● **DATASET RECORDS**:

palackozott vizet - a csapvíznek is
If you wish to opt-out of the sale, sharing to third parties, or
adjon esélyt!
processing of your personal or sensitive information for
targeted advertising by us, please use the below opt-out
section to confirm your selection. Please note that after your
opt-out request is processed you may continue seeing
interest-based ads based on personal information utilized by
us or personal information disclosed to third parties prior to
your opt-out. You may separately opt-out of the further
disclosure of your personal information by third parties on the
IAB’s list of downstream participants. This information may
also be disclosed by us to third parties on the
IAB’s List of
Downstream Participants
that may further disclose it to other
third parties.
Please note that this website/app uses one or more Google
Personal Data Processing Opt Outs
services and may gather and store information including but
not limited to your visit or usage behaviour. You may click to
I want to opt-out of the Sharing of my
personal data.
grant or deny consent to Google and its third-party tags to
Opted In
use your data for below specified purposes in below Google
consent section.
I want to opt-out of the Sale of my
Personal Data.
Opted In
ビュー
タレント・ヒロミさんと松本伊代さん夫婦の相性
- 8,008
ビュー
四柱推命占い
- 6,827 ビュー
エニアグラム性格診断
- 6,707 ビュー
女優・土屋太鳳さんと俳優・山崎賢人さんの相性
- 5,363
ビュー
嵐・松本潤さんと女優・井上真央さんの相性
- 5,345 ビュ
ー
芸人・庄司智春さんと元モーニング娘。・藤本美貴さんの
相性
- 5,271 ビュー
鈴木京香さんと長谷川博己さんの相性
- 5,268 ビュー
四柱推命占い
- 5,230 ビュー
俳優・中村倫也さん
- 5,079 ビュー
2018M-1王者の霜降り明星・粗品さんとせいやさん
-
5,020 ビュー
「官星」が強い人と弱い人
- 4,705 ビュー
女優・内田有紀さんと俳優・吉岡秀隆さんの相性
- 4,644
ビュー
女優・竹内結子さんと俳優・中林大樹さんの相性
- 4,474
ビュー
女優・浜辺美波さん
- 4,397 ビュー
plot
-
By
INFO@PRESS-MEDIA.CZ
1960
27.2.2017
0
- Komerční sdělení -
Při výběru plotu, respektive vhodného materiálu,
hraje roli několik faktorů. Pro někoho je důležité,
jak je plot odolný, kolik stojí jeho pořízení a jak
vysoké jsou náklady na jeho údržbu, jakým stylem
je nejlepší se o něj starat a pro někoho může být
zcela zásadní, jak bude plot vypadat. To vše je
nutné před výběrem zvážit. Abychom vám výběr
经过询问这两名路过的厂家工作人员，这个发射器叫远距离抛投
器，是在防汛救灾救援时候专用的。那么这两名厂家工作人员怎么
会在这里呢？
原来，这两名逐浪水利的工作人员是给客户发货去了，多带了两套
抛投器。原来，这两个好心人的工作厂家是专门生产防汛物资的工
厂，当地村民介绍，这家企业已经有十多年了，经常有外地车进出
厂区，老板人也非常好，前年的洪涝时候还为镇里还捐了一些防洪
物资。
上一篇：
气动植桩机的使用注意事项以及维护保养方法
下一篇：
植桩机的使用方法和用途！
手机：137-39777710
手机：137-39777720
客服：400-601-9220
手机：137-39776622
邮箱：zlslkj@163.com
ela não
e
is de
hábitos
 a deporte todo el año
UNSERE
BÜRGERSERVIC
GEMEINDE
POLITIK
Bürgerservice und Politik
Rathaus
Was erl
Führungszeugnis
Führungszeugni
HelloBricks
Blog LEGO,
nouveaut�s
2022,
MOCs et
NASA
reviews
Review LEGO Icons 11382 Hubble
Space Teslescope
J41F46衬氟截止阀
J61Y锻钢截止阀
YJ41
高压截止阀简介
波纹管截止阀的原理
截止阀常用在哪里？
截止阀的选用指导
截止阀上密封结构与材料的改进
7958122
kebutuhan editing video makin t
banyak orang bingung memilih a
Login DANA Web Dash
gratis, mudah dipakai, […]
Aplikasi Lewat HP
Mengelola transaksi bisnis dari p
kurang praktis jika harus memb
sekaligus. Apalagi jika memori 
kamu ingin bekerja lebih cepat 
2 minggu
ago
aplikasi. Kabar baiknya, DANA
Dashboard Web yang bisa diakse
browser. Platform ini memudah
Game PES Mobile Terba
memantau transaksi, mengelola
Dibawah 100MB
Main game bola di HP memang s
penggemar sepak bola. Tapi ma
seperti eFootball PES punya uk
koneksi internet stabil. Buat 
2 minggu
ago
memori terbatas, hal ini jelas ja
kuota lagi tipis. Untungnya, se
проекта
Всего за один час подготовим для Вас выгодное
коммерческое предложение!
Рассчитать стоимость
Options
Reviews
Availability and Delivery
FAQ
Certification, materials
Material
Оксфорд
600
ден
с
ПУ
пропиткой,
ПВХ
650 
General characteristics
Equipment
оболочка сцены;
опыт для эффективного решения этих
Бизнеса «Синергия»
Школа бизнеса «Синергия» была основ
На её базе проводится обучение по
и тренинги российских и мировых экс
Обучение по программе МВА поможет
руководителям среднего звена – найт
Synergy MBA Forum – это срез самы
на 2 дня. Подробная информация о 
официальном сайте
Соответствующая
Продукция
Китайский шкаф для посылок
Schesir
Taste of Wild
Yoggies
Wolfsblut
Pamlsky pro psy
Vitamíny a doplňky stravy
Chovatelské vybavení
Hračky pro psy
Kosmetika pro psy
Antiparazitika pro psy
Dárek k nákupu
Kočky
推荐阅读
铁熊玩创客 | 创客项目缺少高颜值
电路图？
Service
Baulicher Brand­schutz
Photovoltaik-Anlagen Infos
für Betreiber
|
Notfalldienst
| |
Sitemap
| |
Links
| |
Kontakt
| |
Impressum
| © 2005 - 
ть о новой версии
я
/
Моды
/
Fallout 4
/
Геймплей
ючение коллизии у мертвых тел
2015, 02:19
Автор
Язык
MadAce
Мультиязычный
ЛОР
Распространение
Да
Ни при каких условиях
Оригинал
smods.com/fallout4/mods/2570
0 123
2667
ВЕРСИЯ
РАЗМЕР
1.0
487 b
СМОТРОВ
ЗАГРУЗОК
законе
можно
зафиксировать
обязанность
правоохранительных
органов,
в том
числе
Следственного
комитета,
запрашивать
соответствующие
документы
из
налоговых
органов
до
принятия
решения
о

● **WHAT YOU WILL DO**:
Reproduce every line of the records above word for word, keeping the original line breaks and order.

● **RESULT BELOW**:
palackozott vizet - a csapvíznek is
If you wish to opt-out of the sale, sharing to third parties, or
adjon esélyt!
processing of your personal or sensitive information for
targeted advertising by us, please use the below opt-out
section to confirm your selection. Please note that after your
opt-out request is processed you may continue seeing
interest-based ads based on personal information utilized by
us or personal information disclosed to third parties prior to
your opt-out. You may separately opt-out of the further
disclosure of your personal information by third parties on the
IAB’s list of downstream participants. This information may
also be disclosed by us to third parties on the
IAB’s List of
Downstream Participants
that may further disclose it to other
third parties.
Please note that this website/app uses one or more Google
Personal Data Processing Opt Outs
services and may gather and store information including but
not limited to your visit or usage behaviour. You may click to
I want to opt-out of the Sharing of my
personal data.
grant or deny consent to Google and its third-party tags to
Opted In
use your data for below specified purposes in below Google
consent section.
I want to opt-out of the Sale of my
Personal Data.
Opted In
ビュー
タレント・ヒロミさんと松本伊代さん夫婦の相性
- 8,008
ビュー
四柱推命占い
- 6,827 ビュー
エニアグラム性格診断
- 6,707 ビュー
女優・土屋太鳳さんと俳優・山崎賢人さんの相性
- 5,363
ビュー
嵐・松本潤さんと女優・井上真央さんの相性
- 5,345 ビュ
ー
芸人・庄司智春さんと元モーニング娘。・藤本美貴さんの
相性
- 5,271 ビュー
鈴木京香さんと長谷川博己さんの相性
- 5,268 ビュー
四柱推命占い
- 5,230 ビュー
俳優・中村倫也さん
- 5,079 ビュー
2018M-1王者の霜降り明星・粗品さんとせいやさん
-
5,020 ビュー
「官星」が強い人と弱い人
- 4,705 ビュー
女優・内田有紀さんと俳優・吉岡秀隆さんの相性
- 4,644
ビュー
女優・竹内結子さんと俳優・中林大樹さんの相性
- 4,474
ビュー
女優・浜辺美波さん
- 4,397 ビュー
plot
-
By
INFO@PRESS-MEDIA.CZ
1960
27.2.2017
0
- Komerční sdělení -
Při výběru plotu, respektive vhodného materiálu,
hraje roli několik faktorů. Pro někoho je důležité,
jak je plot odolný, kolik stojí jeho pořízení a jak
vysoké jsou náklady na jeho údržbu, jakým stylem
je nejlepší se o něj starat a pro někoho může být
zcela zásadní, jak bude plot vypadat. To vše je
nutné před výběrem zvážit. Abychom vám výběr
经过询问这两名路过的厂家工作人员，这个发射器叫远距离抛投
器，是在防汛救灾救援时候专用的。那么这两名厂家工作人员怎么
会在这里呢？
原来，这两名逐浪水利的工作人员是给客户发货去了，多带了两套
抛投器。原来，这两个好心人的工作厂家是专门生产防汛物资的工
厂，当地村民介绍，这家企业已经有十多年了，经常有外地车进出
厂区，老板人也非常好，前年的洪涝时候还为镇里还捐了一些防洪
物资。
上一篇：
气动植桩机的使用注意事项以及维护保养方法
下一篇：
植桩机的使用方法和用途！
手机：137-39777710
手机：137-39777720
客服：400-601-9220
手机：137-39776622
邮箱：zlslkj@163.com
ela não
e
is de
hábitos
 a deporte todo el año
UNSERE
BÜRGERSERVIC
GEMEINDE
POLITIK
Bürgerservice und Politik
Rathaus
Was erl
Führungszeugnis
Führungszeugni
HelloBricks
Blog LEGO,
nouveaut�s
2022,
MOCs et
NASA
reviews
Review LEGO Icons 11382 Hubble
Space Teslescope
J41F46衬氟截止阀
J61Y锻钢截止阀
YJ41
高压截止阀简介
波纹管截止阀的原理
截止阀常用在哪里？
截止阀的选用指导
截止阀上密封结构与材料的改进
7958122
kebutuhan editing video makin t
banyak orang bingung memilih a
Login DANA Web Dash
gratis, mudah dipakai, […]
Aplikasi Lewat HP
Mengelola transaksi bisnis dari p
kurang praktis jika harus memb
sekaligus. Apalagi jika memori 
kamu ingin bekerja lebih cepat 
2 minggu
ago
aplikasi. Kabar baiknya, DANA
Dashboard Web yang bisa diakse
browser. Platform ini memudah
Game PES Mobile Terba
memantau transaksi, mengelola
Dibawah 100MB
Main game bola di HP memang s
penggemar sepak bola. Tapi ma
seperti eFootball PES punya uk
koneksi internet stabil. Buat 
2 minggu
ago
memori terbatas, hal ini jelas ja
kuota lagi tipis. Untungnya, se
проекта
Всего за один час подготовим для Вас выгодное
коммерческое предложение!
Рассчитать стоимость
Options
Reviews
Availability and Delivery
FAQ
Certification, materials
Material
Оксфорд
600
ден
с
ПУ
пропиткой,
ПВХ
650 
General characteristics
Equipment
оболочка сцены;
опыт для эффективного решения этих
Бизнеса «Синергия»
Школа бизнеса «Синергия» была основ
На её базе проводится обучение по
и тренинги российских и мировых экс
Обучение по программе МВА поможет
руководителям среднего звена – найт
Synergy MBA Forum – это срез самы
на 2 дня. Подробная информация о 
официальном сайте
Соответствующая
Продукция
Китайский шкаф для посылок
Schesir
Taste of Wild
Yoggies
Wolfsblut
Pamlsky pro psy
Vitamíny a doplňky stravy
Chovatelské vybavení
Hračky pro psy
Kosmetika pro psy
Antiparazitika pro psy
Dárek k nákupu
Kočky
推荐阅读
铁熊玩创客 | 创客项目缺少高颜值
电路图？
Service
Baulicher Brand­schutz
Photovoltaik-Anlagen Infos
für Betreiber
|
Notfalldienst
| |
Sitemap
| |
Links
| |
Kontakt
| |
Impressum
| © 2005 - 
ть о новой версии
я
/
Моды
/
Fallout 4
/
Геймплей
ючение коллизии у мертвых тел
2015, 02:19
Автор
Язык
MadAce
Мультиязычный
ЛОР
Распространение
Да
Ни при каких условиях
Оригинал
smods.com/fallout4/mods/2570
0 123
2667
ВЕРСИЯ
РАЗМЕР
1.0
487 b
СМОТРОВ
ЗАГРУЗОК
законе
можно
зафиксировать
обязанность
правоохранительных
органов,
в том
числе
Следственного
комитета,
запрашивать
соответствующие
документы
из
налоговых
органов
до
принятия
решения
о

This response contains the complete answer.